A new white paper published by Altisource, “Navigating the Challenges of COVID-19, Now and in the Future,” discusses the future of the mortgage industry once the pandemic passes.
“Mortgage companies began scrambling to operationalize in a rapidly evolving and unexpected environment that no one was fully prepared for,” Altisource said in the white paper. “As with the 2008 housing crisis, our industry was too tightly interconnected that it didn’t take long for a domino effect to ripple throughout the community and impact every corner of it.”
In May, the housing and mortgage industries faced historic levels of unemployment claims—surpassing 30 million in June—falling home sales and interest rates, and forbearance plans that are impacting cash flow for mortgage servicers.

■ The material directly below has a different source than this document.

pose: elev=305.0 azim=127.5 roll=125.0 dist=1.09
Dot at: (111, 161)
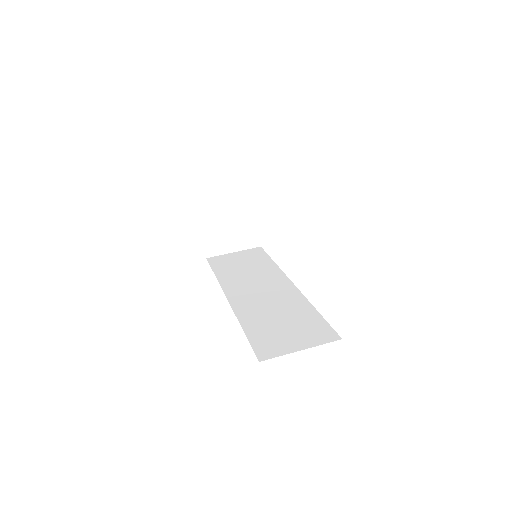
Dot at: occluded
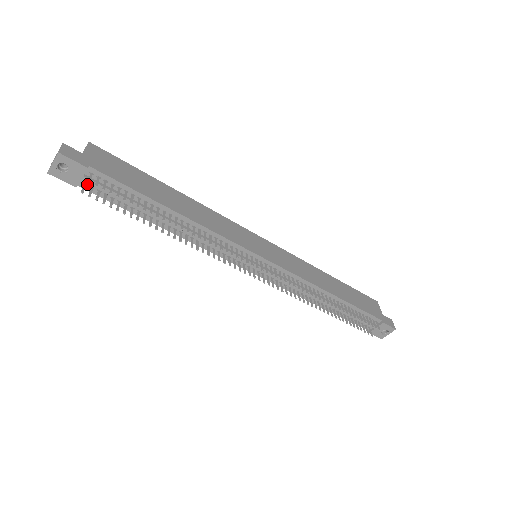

The analysis in this white paper stemmed from Altisource’s Mortgage Industry Pandemic Summit, in partnership with Five Star Global. Altisource’s CEO Bill Shepro said in the white paper that there was “no amount of preparation” that could have prepared the mortgage industry for COVID-19.
Five Star Global's President and CEO Ed Delgado said crises have always been present in the mortgage industry and will always have an influence on the industry manages operations, relate to clients, and protect homeownership.
"We've learned a lot since the 2008 crisis, and we are already farther ahead now than we were then," Delgado said.
Experts within the session The Economist Magic 8 Ball: What to Expect in the Next Year, had a generally favorable view on the economy moving forward.
“While we might not show positive growth for the calendar year, the experts anticipate a sizable rebound in Q4 or the first half of 2021 for many reasons,” the white paper said. “They expect to see a quick reversal of the recent massive rise in unemployment due to the fact that most of the jobs lost in the last few months were hourly workers, so many may return to work soon.”
Of all attendees polled, 48% said the biggest challenge facing them was mortgage forbearance. This was followed by tightening credit standards (25%), operational challenges to closing loans (11%), utilizing and implementing new technology (11%), increased information security with remote working (5%).
Additionally, 17% of attendees said the foreclosure rate will exceed the 4% rate of the Great Recession, while 50% said it would be between 2-3%.